Il proseguo del cartellone, che si esaurirà nel prossimo mese di marzo, vedrà il ritorno a Pisa di protagonisti di spicco a partire, in tre repliche dal 12 al 14 dicembre, da Alessandro Preziosi che  firma e interpreta Don Giovanni di Molière (ovviamente inserito nel festival dongiovannesco “Una gigantesca follia”). Il 10 e 11 gennaio torna anche Stefano Accorsi, di nuovo per la regia di Marco Baliani, con Decamerone – vizi virtù e passioni. Il 24 e 25 gennaio è la volta del ritorno del Teatro del Carretto con Iliade, spettacolo cult che rinasce a 26 anni di distanza dalla sua prima messa in scena. Il 14 e 15 marzo di quello della compagnia Lombardi-Tiezzi che chiude la Stagione con Non Si Sa Come di Pirandello, splendida prova d’attore di Sandro Lombardi e dei suoi coprotagonisti. Tornando indietro sul calendario, il 7 e 8 febbraio, al posto del preannunciato Riccardo III di Alessandro Gassmann, assisteremo a una rivisitazione shakespeariana molto particolare, l’Otello di Luigi Lo Cascio, protagonisti Vincenzo Pirrotta, lo stesso Lo Cascio, Valentina Cenni e Giovanni Calcagno.

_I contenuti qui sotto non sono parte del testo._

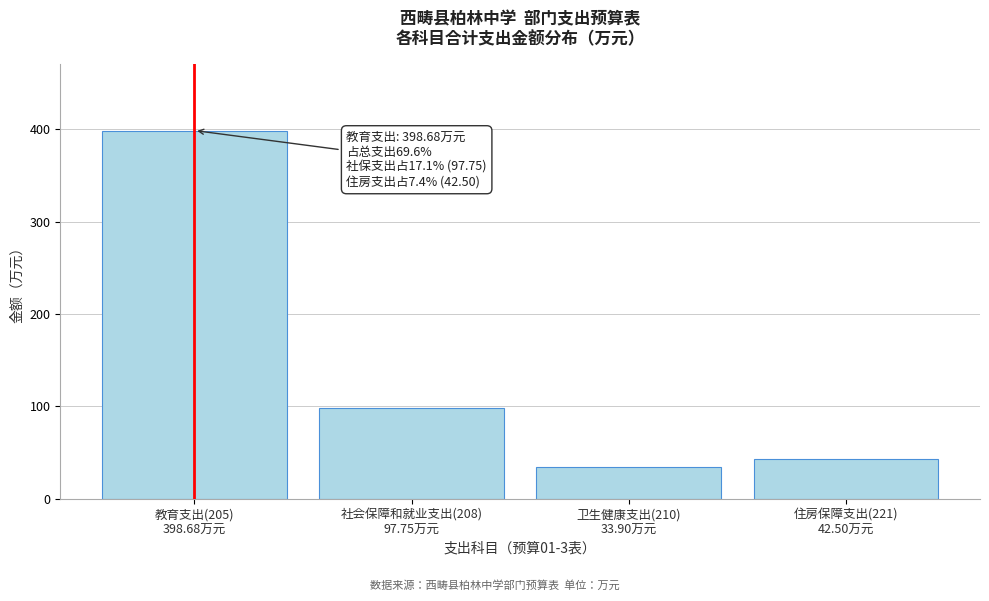

Reading right to left, list all the values displayed in this chart.

42.5	33.9	97.8	398.7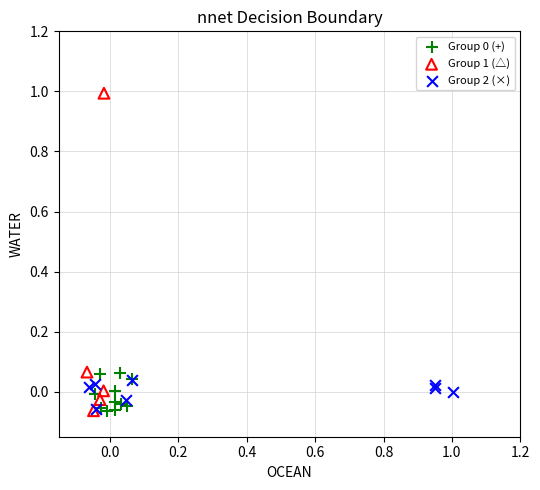

Which series has the widest spread of Y values?

Group 1 (△)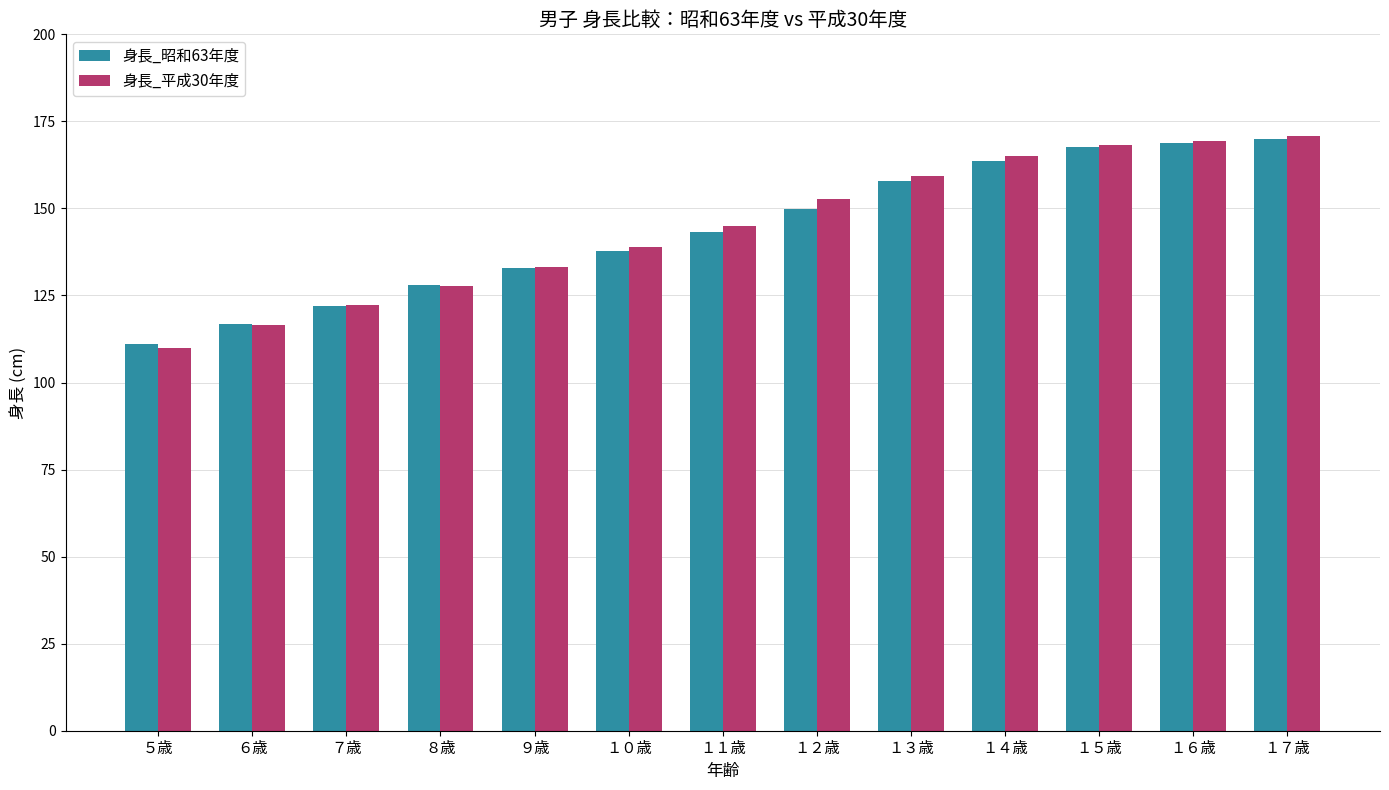

Is the value of 身長_昭和63年度 at １１歳 greater than the value of 身長_平成30年度 at １６歳?

No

Il 14 e 15 febbraio uno spettacolo di forte impegno civile: dal libro del Presidente del Senato Pietro Grasso Liberi tutti, anche da noi arriva Dopo il silenzio, drammaturgia di Francesco Niccolini e Margherita Rubino, regia di Alessio Pizzech, protagonisti Sebastiano Lo Monaco, Mariangelo D’Abbraccio e Turi Moricca. A completare il quadro, il 28 febbraio e 1° marzo si ripropone uno dei grandi classici di teatro e cinema americano, La gatta sul tetto che scotta di Tennessee Williams. Vittoria Puccini interpreta il ruolo che valse a Liz Taylor la nomination agli Oscar come protagonista del film del 1959 di Richard Brooks, Vinicio Marchiori quello che fu di Paul Newman.